Lantas bagaimana para senator mengartikulasi keberadaan diri mereka di Senayan, sebagai perwakilan daerah ? Ini yang bisa menjadi pembeda. Jika peran personal senator dan kelembagan DPD RI tak maksimal, makin terpuruklah sistem dua kamar kita ini.
Kiprah Senator
Di tengah realitas politik yang menempatkan DPD sebagai pemain kelas dua di kancah politik nasional,sebenarnya ada satu celah terkait kewenangan yang jika diperankan secara maksimal bisa memperkuat keberadaan DPD RI secara kelembagaan dan juga para senator secara personal. Kewenangan tersebut adalah melakukan pengawasan atas pelaksanaan undang-undang mengenai otonomi daerah, pembentukan, pemekaran, dan penggabungan daerah, hubungan pusat dan daerah, pengelolaan sumber daya alam, dan sumber daya ekonomi lainnya, pelaksanaan APBN, pajak, pendidikan, dan agama.
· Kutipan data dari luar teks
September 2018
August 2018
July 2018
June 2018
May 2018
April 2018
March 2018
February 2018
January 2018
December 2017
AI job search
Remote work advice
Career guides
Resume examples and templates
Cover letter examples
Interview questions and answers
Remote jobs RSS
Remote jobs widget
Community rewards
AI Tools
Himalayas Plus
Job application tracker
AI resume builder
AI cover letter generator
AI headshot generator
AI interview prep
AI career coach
Fungsi pengawasan inilah yang harus secara konsisten diperankan oleh para senator. Mengingat para senator adalah perwakilan daerah, maka aspirasi daerah harus diteruskan. Misal saja dalam implementasi kebijakan pangan nasional yang lebih bertumpu pada beras sebagai makanan pokok, harus mendapat kritik. Terutama oleh senator yang berasal dari daerah yang konsumsi pokoknya bukan beras.
Adanya kebijakan sejuta hektar lahan untuk sawah terutama di daerah-daerah seperti Papua yang notabene konsumsi pokoknya bukan beras secara budaya, harus dilihat sebagai kebijakan yang tidak peka budaya. Begitupun pola pemanfaatan sumber daya alam yang mengesampingkan budaya dan aspek ekologis lokal, harus mendapat pengawasan dan perlawanan dari para senator.
Di sisi lain, senator harus mampu membuka peluang bagi daerah yang ia wakili dalam upaya membangun kerjasama internasional dengan kota atau negara di luar Indonesia. Senator harus mampu berkreasi dalam membantu daerah memasarkan produk andalannya ke luar negeri, disamping itu senator harus mampu memperkenalkan daerah yang ia wakili secara luas, baik secara nasional maupun internasional.